Classical dance form explores contemporary meanings of life

Islamabad

The disciples of the renowned classical dancer Indu Mitha spellbound the audience with the very creative performance at the Pakistan National Council of the Arts (PNCA) here on Friday night.

The National Performing Arts Group (NPAG) of the Pakistan National Council of the Arts (PNCA) also experimented a dance in the pure form of Bharatanatyam, the most authentic classical dance form in the South Asia, to present a creative visualization of the contemporary life. The thematic dance ‘barzakh’ showcased the life behaviours where the common people don’t find solace on either side of the life. They remain in between the negative and positive nodes quite confused and double minded.

The dance was performed by Amna Mawaz, Nasir Masih, Suhail Hussain, Sahira Kazmi, Sehrish Aslam, Sumbal Arshad, Javed Waris, Fouzia malik, Nazish Farooq, Fayyaz Khan, Amir Yousnas, Adnan Masih, Nayab Zahra, and Fahim Khan.

The lead performer and choreographer of the ‘barzakh’, Aman Mawaz, the disciple of the believed dance is the language that everyone can understand and the complex messages could easily be communicated through this form. She said the ‘barzakh’ is tale of some ups and downs of life that make your life unusual experience. It started from the body exercises of the NPAG members that finally converted into an experimental piece of creative dance. It was really some learning while working with the already experienced male and female artists.       

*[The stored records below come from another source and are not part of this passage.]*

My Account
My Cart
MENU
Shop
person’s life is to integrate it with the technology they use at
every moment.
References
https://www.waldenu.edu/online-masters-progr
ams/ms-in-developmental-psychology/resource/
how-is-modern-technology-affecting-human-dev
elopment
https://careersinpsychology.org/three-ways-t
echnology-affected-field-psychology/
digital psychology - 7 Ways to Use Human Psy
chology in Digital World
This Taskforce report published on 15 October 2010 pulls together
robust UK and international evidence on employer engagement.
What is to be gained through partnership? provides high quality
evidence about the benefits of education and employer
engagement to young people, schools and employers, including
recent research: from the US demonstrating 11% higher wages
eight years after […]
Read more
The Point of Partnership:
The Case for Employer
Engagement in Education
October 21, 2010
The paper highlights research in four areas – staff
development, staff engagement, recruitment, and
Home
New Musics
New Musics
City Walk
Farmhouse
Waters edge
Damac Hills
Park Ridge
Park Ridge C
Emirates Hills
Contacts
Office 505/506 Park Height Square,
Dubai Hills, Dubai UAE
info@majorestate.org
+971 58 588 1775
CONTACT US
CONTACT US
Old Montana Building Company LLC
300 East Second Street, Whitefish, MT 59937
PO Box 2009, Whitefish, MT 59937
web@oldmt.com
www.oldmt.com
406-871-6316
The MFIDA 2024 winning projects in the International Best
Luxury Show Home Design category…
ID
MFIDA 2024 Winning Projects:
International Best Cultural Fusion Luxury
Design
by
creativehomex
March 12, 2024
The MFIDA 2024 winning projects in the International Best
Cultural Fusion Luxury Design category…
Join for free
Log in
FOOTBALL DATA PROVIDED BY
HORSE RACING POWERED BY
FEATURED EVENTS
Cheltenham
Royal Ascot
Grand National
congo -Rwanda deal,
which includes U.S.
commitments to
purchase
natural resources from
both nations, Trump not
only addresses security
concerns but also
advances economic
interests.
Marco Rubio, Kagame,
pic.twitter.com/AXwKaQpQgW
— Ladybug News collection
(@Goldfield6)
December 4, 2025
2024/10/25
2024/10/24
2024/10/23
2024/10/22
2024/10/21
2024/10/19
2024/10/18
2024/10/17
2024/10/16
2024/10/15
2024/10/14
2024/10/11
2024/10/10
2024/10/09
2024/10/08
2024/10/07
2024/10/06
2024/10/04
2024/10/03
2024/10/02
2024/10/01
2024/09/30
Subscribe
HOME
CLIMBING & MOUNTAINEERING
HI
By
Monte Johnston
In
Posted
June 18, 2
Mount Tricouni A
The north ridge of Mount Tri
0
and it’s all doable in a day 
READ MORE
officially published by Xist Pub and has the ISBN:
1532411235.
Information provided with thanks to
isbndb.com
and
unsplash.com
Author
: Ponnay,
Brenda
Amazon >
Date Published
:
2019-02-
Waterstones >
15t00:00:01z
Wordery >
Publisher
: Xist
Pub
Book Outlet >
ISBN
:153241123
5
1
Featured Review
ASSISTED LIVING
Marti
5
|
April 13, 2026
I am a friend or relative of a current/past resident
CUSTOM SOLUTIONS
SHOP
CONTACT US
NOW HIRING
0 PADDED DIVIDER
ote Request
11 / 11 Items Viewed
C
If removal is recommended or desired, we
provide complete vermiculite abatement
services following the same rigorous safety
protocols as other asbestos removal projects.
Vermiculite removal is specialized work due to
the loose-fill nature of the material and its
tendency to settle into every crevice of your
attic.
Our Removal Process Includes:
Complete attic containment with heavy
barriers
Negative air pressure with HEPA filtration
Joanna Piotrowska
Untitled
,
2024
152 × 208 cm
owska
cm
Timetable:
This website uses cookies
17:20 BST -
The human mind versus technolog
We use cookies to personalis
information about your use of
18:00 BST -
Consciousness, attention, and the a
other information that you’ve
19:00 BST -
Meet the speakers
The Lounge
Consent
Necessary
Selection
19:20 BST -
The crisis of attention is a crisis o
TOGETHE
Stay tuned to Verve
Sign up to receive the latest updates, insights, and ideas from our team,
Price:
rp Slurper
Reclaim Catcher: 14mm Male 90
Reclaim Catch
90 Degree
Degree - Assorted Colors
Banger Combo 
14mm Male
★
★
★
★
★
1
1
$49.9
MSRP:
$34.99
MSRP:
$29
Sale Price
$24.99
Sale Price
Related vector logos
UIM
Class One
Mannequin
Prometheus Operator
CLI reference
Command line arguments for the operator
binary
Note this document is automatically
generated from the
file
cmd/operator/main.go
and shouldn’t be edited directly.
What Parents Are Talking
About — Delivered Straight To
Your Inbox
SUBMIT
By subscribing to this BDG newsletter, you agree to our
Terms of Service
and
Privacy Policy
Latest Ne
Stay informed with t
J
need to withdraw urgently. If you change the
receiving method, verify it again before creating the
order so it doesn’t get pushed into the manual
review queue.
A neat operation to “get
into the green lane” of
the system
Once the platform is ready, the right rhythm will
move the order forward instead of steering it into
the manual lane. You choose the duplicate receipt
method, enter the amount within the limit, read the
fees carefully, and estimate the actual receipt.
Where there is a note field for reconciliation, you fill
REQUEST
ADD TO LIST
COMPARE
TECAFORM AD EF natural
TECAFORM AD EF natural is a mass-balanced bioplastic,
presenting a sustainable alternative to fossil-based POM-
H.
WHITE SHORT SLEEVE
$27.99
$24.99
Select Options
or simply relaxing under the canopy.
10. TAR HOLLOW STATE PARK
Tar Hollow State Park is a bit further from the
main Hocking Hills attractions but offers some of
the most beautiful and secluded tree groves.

Bharatanatyam is a major genre of Indian classical dance that originated in Tamil Nadu. Traditionally, Bharatanatyam has been a solo dance that was performed exclusively by women, and expressed Hindu religious themes and spiritual ideas, particularly of Shaivism, but also of Vaishnavism and Shaktism. In the contemporary dancing, the Bharatanatyam provides a base for different type of dances in the South Asia,

Bharatanatyam’s theoretical foundations trace to the ancient Sanskrit text by Bharata Muni, Natya Shastra, its existence by 2nd century CE is noted in the ancient Tamil epic Silappatikaram, while temple sculptures of 6th to 9th century CE suggest it was a well refined performance art by the mid of the 1st millennium CE. Bharatanatyam may be the oldest classical dance tradition of Indian subcontinent.

Indo Mitha is the versatile dance guru teaching students from last five decades. She has promoted Bharatanatyam for decades in Pakistan. He disciples are practicing this art form all over the country. One of her talented disciples is Amna Mawaz. Indo Mitha has groomed several young women at the Mazmoon-e-Shauq School as well. They also took part in the farewell dance performance by Indo Mitha along her students. 

Nazish Farooq, one of the performers of the ‘barzakh’, said that “it was the first time that the NPAG members performed contemporary dance in mixed form of classical and folk format. It has been a style of expressive dance that combines elements of several genres and it was quite difficult. It requires more movement and expression. It was a challenge for us.”

Sehrish Aslam, another NPAG performer, said the experience has been unique and learning as well while working with an experienced classical dancer. Dance has always inspired me. My family did not approve of this profession in the start but with time they accepted that this is who I am.

Sumbal Arshad said that it was an honour to perform with the legendry Indo Mitha and learning the movements and expression in classical tradition.

Speaking on the occasion, the PNCA director general Syed Jamal Shah said I wish all the best to Indo Mitha on her last performance of her dance career. She has contributed a great chapter in the history of performing arts in Pakistan. He said the dance is a significant part of the arts that needs more promotion and support. The artistes of the NPAG have travelled abroad many times including their recent visit to China. Their performances promote Pakistan’s cultural face in across the globe.